On the Complexity of an Augmented Lagrangian Method for Nonconvex Optimization

Geovani N. Grapiglia, Ya-xiang Yuan

Published 2019-06-13Version 1

In this paper we study the worst-case complexity of an inexact Augmented Lagrangian method for nonconvex inequality-constrained problems. Assuming that the penalty parameters are bounded, we prove a complexity bound of $\mathcal{O}(|\log(\epsilon)|)$ iterations for the referred algorithm generate an $\epsilon$-approximate KKT point, for $\epsilon\in (0,1)$. When the penalty parameters are unbounded, we prove an iteration complexity bound of $\mathcal{O}\left(\epsilon^{-2/(\alpha-1)}\right)$, where $\alpha>1$ controls the rate of increase of the penalty parameters.

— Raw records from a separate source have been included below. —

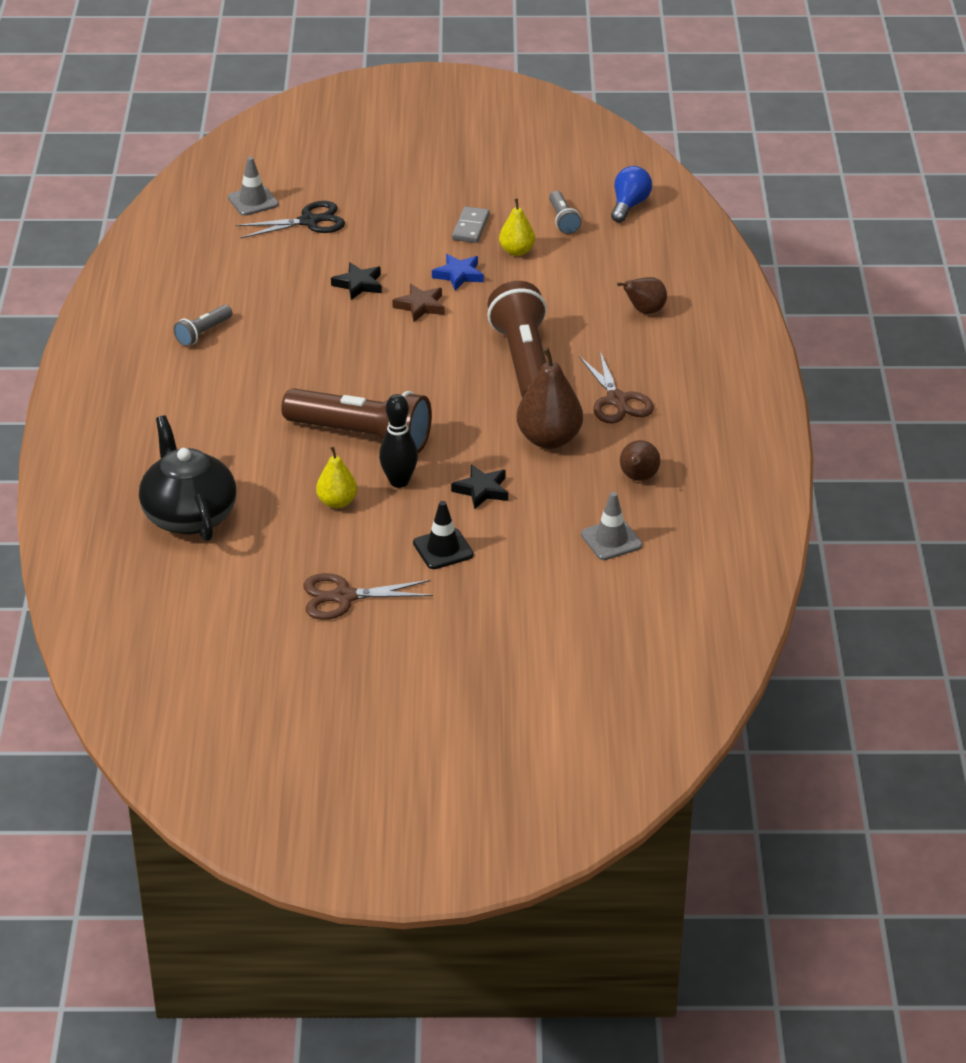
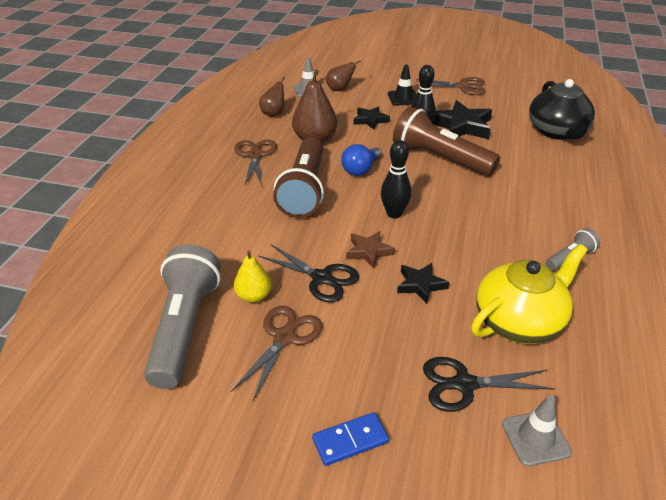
camera: 165 degrees left, 0 degrees up
yellow pear [316,447,357,508] -> black star [432,100,492,139]
blue star [432,254,484,291] -> black scissors [258,244,359,303]
grey domino [452,206,490,243] -> brown scissors [231,306,323,401]
grey flashlight [549,191,582,234] -> grey flashlight [144,244,221,389], size x2.14
blue light bulb [611,166,652,223] -> blue light bulb moved to [341,144,382,176]
brown pear [617,277,667,314] -> brown pear moved to [326,60,361,91]
none -> blue domino [312,412,389,466]
none -> black bowling pin [381,140,411,218]
none -> yellow teapot [471,244,588,344]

For linearly constrained problems, these bounds yield to evaluation complexity bounds of $\mathcal{O}(|\log(\epsilon)|^{2}\epsilon^{-(p+1)/p})$ and $\mathcal{O}\left(\epsilon^{-\left(\frac{4}{\alpha-1}+\frac{p+1}{p}\right)}\right)$, respectively, when suitable $p$-order methods ($p\geq 2$) are used to approximately solve the unconstrained subproblems at each iteration of our Augmented Lagrangian scheme.